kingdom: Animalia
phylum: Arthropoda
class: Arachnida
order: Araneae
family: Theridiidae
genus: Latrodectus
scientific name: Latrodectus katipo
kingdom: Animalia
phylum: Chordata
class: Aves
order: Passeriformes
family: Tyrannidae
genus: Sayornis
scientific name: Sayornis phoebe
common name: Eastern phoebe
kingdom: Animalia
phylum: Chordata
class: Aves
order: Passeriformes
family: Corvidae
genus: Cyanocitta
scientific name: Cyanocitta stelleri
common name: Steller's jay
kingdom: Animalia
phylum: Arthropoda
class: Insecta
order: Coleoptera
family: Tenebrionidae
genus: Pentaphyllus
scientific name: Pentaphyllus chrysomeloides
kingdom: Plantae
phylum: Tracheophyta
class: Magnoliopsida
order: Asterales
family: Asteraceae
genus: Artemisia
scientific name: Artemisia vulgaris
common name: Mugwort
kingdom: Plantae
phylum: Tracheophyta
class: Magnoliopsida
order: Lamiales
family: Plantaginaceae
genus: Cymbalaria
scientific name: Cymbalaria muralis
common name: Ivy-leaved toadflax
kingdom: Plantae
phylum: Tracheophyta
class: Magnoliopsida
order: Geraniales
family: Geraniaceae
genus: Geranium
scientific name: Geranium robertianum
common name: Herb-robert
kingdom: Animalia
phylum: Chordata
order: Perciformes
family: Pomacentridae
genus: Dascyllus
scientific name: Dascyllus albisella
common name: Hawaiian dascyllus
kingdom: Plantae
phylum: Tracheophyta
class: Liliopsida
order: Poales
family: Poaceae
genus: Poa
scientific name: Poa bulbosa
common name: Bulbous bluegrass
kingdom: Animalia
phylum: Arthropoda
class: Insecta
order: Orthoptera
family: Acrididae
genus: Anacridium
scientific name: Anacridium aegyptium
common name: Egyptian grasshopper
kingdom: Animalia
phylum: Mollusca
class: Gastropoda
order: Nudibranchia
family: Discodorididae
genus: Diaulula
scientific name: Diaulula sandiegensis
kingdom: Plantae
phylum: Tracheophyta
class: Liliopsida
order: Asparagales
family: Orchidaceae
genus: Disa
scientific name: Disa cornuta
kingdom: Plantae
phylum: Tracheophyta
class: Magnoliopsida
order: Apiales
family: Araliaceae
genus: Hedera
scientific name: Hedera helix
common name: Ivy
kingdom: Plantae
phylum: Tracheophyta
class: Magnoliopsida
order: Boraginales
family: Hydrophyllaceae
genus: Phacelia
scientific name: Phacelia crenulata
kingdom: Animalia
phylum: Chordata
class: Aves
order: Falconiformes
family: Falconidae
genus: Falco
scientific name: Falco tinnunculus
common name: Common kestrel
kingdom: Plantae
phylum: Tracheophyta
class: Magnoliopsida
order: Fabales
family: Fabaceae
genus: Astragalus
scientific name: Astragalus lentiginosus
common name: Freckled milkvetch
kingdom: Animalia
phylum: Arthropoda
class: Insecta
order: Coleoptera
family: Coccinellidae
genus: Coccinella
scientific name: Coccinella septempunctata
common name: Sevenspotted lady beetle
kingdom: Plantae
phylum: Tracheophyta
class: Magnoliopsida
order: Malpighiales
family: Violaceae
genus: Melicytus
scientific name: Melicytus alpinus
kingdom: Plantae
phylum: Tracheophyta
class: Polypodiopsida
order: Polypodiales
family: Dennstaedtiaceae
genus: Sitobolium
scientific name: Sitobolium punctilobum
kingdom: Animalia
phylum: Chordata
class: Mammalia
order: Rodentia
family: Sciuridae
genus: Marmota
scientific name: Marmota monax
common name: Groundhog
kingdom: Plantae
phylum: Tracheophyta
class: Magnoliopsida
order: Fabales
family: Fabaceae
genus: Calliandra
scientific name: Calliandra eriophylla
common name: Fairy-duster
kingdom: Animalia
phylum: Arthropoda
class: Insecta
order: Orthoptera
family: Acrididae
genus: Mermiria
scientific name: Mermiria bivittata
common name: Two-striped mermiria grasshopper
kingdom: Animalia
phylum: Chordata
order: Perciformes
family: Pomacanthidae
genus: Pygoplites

§ **DESCRIPTION OF THE TASK**: Can you print every line of the material above word for word, without changing anything?

§ **FINISHED ANSWER**:
kingdom: Animalia
phylum: Arthropoda
class: Arachnida
order: Araneae
family: Theridiidae
genus: Latrodectus
scientific name: Latrodectus katipo
kingdom: Animalia
phylum: Chordata
class: Aves
order: Passeriformes
family: Tyrannidae
genus: Sayornis
scientific name: Sayornis phoebe
common name: Eastern phoebe
kingdom: Animalia
phylum: Chordata
class: Aves
order: Passeriformes
family: Corvidae
genus: Cyanocitta
scientific name: Cyanocitta stelleri
common name: Steller's jay
kingdom: Animalia
phylum: Arthropoda
class: Insecta
order: Coleoptera
family: Tenebrionidae
genus: Pentaphyllus
scientific name: Pentaphyllus chrysomeloides
kingdom: Plantae
phylum: Tracheophyta
class: Magnoliopsida
order: Asterales
family: Asteraceae
genus: Artemisia
scientific name: Artemisia vulgaris
common name: Mugwort
kingdom: Plantae
phylum: Tracheophyta
class: Magnoliopsida
order: Lamiales
family: Plantaginaceae
genus: Cymbalaria
scientific name: Cymbalaria muralis
common name: Ivy-leaved toadflax
kingdom: Plantae
phylum: Tracheophyta
class: Magnoliopsida
order: Geraniales
family: Geraniaceae
genus: Geranium
scientific name: Geranium robertianum
common name: Herb-robert
kingdom: Animalia
phylum: Chordata
order: Perciformes
family: Pomacentridae
genus: Dascyllus
scientific name: Dascyllus albisella
common name: Hawaiian dascyllus
kingdom: Plantae
phylum: Tracheophyta
class: Liliopsida
order: Poales
family: Poaceae
genus: Poa
scientific name: Poa bulbosa
common name: Bulbous bluegrass
kingdom: Animalia
phylum: Arthropoda
class: Insecta
order: Orthoptera
family: Acrididae
genus: Anacridium
scientific name: Anacridium aegyptium
common name: Egyptian grasshopper
kingdom: Animalia
phylum: Mollusca
class: Gastropoda
order: Nudibranchia
family: Discodorididae
genus: Diaulula
scientific name: Diaulula sandiegensis
kingdom: Plantae
phylum: Tracheophyta
class: Liliopsida
order: Asparagales
family: Orchidaceae
genus: Disa
scientific name: Disa cornuta
kingdom: Plantae
phylum: Tracheophyta
class: Magnoliopsida
order: Apiales
family: Araliaceae
genus: Hedera
scientific name: Hedera helix
common name: Ivy
kingdom: Plantae
phylum: Tracheophyta
class: Magnoliopsida
order: Boraginales
family: Hydrophyllaceae
genus: Phacelia
scientific name: Phacelia crenulata
kingdom: Animalia
phylum: Chordata
class: Aves
order: Falconiformes
family: Falconidae
genus: Falco
scientific name: Falco tinnunculus
common name: Common kestrel
kingdom: Plantae
phylum: Tracheophyta
class: Magnoliopsida
order: Fabales
family: Fabaceae
genus: Astragalus
scientific name: Astragalus lentiginosus
common name: Freckled milkvetch
kingdom: Animalia
phylum: Arthropoda
class: Insecta
order: Coleoptera
family: Coccinellidae
genus: Coccinella
scientific name: Coccinella septempunctata
common name: Sevenspotted lady beetle
kingdom: Plantae
phylum: Tracheophyta
class: Magnoliopsida
order: Malpighiales
family: Violaceae
genus: Melicytus
scientific name: Melicytus alpinus
kingdom: Plantae
phylum: Tracheophyta
class: Polypodiopsida
order: Polypodiales
family: Dennstaedtiaceae
genus: Sitobolium
scientific name: Sitobolium punctilobum
kingdom: Animalia
phylum: Chordata
class: Mammalia
order: Rodentia
family: Sciuridae
genus: Marmota
scientific name: Marmota monax
common name: Groundhog
kingdom: Plantae
phylum: Tracheophyta
class: Magnoliopsida
order: Fabales
family: Fabaceae
genus: Calliandra
scientific name: Calliandra eriophylla
common name: Fairy-duster
kingdom: Animalia
phylum: Arthropoda
class: Insecta
order: Orthoptera
family: Acrididae
genus: Mermiria
scientific name: Mermiria bivittata
common name: Two-striped mermiria grasshopper
kingdom: Animalia
phylum: Chordata
order: Perciformes
family: Pomacanthidae
genus: Pygoplites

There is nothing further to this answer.